> [Information shown]
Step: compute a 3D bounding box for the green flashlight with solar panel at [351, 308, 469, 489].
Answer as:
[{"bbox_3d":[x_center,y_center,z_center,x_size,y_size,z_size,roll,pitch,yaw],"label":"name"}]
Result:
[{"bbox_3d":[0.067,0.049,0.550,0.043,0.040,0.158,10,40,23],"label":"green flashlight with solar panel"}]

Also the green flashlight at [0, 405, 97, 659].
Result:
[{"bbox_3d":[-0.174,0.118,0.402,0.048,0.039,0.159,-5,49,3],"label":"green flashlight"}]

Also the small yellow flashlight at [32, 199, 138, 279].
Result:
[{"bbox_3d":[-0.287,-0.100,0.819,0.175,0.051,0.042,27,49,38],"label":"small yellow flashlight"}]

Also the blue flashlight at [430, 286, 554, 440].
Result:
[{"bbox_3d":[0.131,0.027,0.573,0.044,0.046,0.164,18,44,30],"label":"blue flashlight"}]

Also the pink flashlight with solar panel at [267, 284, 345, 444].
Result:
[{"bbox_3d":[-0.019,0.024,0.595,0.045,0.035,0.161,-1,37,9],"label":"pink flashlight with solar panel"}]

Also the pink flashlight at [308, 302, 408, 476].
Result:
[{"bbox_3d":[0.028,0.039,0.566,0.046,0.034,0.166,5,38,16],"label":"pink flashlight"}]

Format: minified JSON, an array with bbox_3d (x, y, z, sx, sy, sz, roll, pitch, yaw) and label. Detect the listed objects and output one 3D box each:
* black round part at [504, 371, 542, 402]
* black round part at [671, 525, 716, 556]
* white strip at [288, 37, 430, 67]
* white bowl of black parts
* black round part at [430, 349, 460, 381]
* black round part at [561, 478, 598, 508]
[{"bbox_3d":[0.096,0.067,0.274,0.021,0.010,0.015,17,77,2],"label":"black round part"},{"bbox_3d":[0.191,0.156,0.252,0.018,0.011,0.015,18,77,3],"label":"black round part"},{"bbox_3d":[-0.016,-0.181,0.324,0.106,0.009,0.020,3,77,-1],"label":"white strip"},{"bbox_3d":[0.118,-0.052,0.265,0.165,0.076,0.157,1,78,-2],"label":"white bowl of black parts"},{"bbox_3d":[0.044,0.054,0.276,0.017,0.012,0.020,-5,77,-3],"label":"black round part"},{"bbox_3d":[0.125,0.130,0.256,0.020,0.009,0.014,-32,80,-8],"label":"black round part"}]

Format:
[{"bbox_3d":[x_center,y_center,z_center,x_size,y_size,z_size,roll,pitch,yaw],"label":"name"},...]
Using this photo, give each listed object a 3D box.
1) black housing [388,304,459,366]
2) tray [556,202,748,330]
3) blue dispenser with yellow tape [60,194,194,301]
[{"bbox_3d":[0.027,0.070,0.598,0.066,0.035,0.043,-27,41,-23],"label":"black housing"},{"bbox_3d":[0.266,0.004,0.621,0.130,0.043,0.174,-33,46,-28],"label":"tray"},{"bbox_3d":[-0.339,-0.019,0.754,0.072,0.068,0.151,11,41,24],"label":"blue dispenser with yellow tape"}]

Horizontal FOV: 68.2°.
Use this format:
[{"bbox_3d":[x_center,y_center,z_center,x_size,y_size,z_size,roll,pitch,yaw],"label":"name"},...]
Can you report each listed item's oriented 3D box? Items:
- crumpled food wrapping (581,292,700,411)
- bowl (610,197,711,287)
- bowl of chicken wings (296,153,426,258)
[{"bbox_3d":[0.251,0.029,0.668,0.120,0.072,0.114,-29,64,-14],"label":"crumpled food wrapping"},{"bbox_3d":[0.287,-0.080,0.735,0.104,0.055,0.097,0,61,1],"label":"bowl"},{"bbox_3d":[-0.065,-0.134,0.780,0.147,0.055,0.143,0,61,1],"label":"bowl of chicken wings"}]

> [How to complete this task] Retype only the lines above between the line with "Format: minified JSON, an" and the line with "349, 460, 381]", counting those two lines as well, and keep every character as it is.

> [Task result]
Format: minified JSON, an array with bbox_3d (x, y, z, sx, sy, sz, roll, pitch, yaw) and label. Detect the listed objects and output one 3D box each:
* black round part at [504, 371, 542, 402]
* black round part at [671, 525, 716, 556]
* white strip at [288, 37, 430, 67]
* white bowl of black parts
* black round part at [430, 349, 460, 381]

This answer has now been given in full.